Quando esce GTA, solitamente, arriva l'ignorante di turno che prende e scrive di vecchiette malmenate, auto rubate e videogiochi violenti. Quando è uscito Rule of Rose il buon Castellano su Panorama fece un casino che la metà bastava, con l'unico merito di far vendere abbastanza qui da noi, a un gioco mediocre vecchio di due anni.
Quando esce fuori un gioco che parla, che so, della guerra (scegliete voi quale preferite), si invocano le censure e tutto il resto, nonostante, di fatto, si tratti spesso di ricostruzioni fedeli della storia.

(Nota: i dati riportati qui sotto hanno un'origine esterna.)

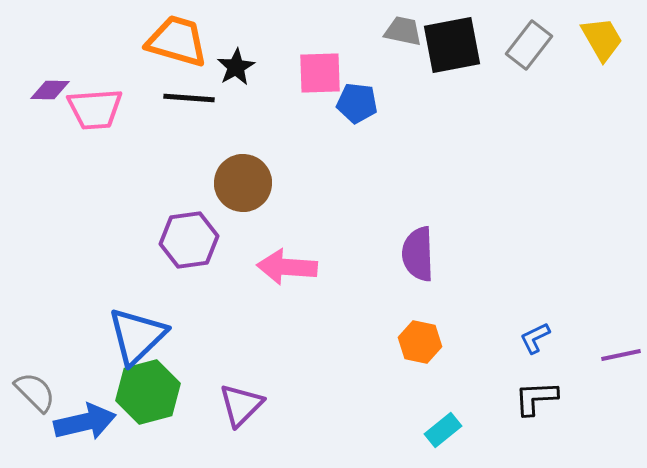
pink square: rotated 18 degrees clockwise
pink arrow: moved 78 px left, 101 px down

Ma a questo punto, invece, mi chiedo: esce un gioco finanziato dal Ministero della Gioventù, che si propone di far rivivere fedelmente gli accadimenti che hanno portato all'unità d'Italia... Ora, a prescindere dal fatto che il gioco in questione sta portando a determinate polemiche e situazioni e tenendo per un momento fuori tutti i discorsi legati alla qualità...ma nessun giornalista si è accorto, per esempio, che si può sparare al Papa? Non che mi sia simpatico eh, intendiamoci (anche perchè cheatta, non gli si può fare niente). Ma Famiglia Cristiana? Castellano? I soliti noti che aspettano sempre Rockstar in finestra e polemizzano su tutto, facendo finta che al cinema o in televisione si veda di meglio? Dove sono finiti? No dico: si può sparare al Papa. Avete presente chi è? Non fatemi pensare che avete paura di mettervi contro un ministero suvvia!